§ **Instructions to follow**:
Output only the lines below from the one holding "Österreich, Krems, NapoleonischeKriege" down to the one holding "Not all rooms", both end lines included and every picture dropped.

§ **Data in this exercise**:
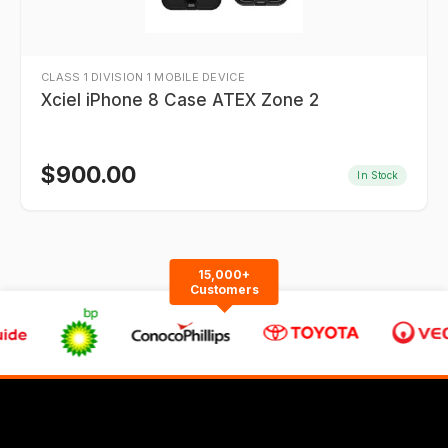
CLASS 1 DIVISION 1 MOBILE DEVICE
Xciel iPhone 8 Case ATEX Zone 2
$
900.00
In Stock
15,000+
Customers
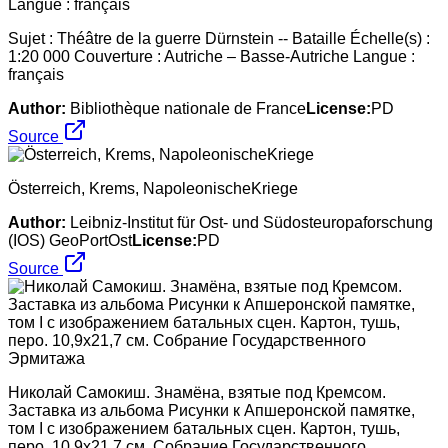
Sujet : Théâtre de la guerre Dürnstein -- Bataille Échelle(s) :
1:20 000 Couverture : Autriche – Basse-Autriche Langue :
français
Author:
Bibliothèque nationale de France
License:
PD
Source
Österreich, Krems, NapoleonischeKriege
Author:
Leibniz-Institut für Ost- und Südosteuropaforschung
(IOS) GeoPortOst
License:
PD
Source
Николай Самокиш. Знамёна, взятые под Кремсом.
Заставка из альбома Рисунки к Апшеронской памятке,
том I с изображением батальных сцен. Картон, тушь,
перо. 10,9х21,7 см. Собрание Государственного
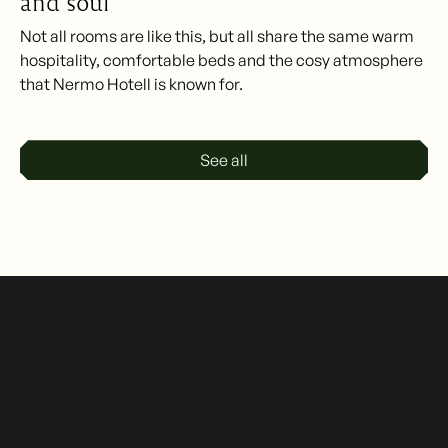
and soul
Not all rooms are like this, but all share the same warm
hospitality, comfortable beds and the cosy atmosphere
that Nermo Hotell is known for.
See all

§ **Reply**:
Österreich, Krems, NapoleonischeKriege
Author:
Leibniz-Institut für Ost- und Südosteuropaforschung
(IOS) GeoPortOst
License:
PD
Source
Николай Самокиш. Знамёна, взятые под Кремсом.
Заставка из альбома Рисунки к Апшеронской памятке,
том I с изображением батальных сцен. Картон, тушь,
перо. 10,9х21,7 см. Собрание Государственного
and soul
Not all rooms are like this, but all share the same warm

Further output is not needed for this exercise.